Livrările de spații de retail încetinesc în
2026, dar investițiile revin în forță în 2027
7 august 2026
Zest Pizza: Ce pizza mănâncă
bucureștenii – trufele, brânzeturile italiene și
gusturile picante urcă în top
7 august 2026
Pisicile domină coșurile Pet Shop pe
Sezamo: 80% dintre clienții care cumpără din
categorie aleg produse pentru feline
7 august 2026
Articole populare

= = = = = = =

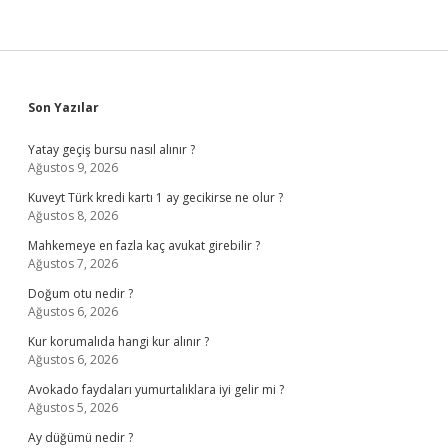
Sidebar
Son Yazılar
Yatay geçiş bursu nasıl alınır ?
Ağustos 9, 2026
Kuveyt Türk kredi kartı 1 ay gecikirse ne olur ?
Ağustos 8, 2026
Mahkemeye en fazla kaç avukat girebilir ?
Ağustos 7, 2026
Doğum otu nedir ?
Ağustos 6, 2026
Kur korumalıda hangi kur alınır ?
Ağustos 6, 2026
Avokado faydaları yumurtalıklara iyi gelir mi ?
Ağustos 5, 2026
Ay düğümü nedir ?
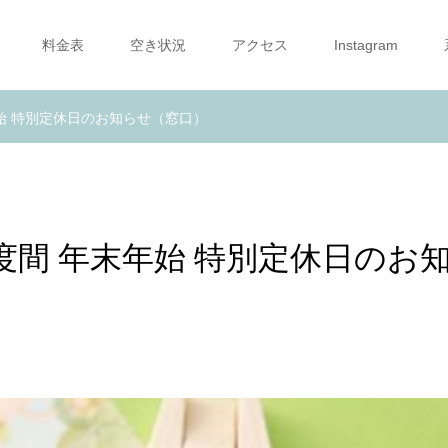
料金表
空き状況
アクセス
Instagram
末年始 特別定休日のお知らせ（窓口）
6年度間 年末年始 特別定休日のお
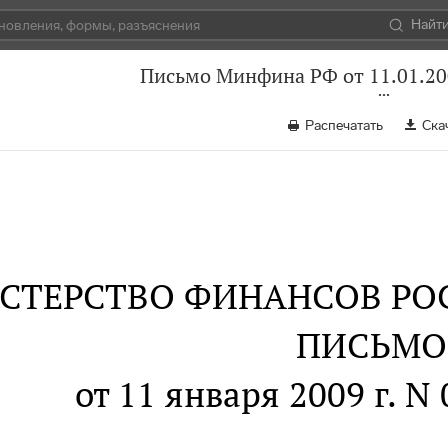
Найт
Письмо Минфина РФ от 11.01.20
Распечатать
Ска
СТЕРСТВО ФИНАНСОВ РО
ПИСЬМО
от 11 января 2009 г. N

= = = = = = =

* _What to do_
The output should be exactly the lines above from the line containing "gusturile picante urcă în top" to the line containing "Articole populare", inclusive, with no other lines.

* _Solution to the exercise_
gusturile picante urcă în top
7 august 2026
Pisicile domină coșurile Pet Shop pe
Sezamo: 80% dintre clienții care cumpără din
categorie aleg produse pentru feline
7 august 2026
Articole populare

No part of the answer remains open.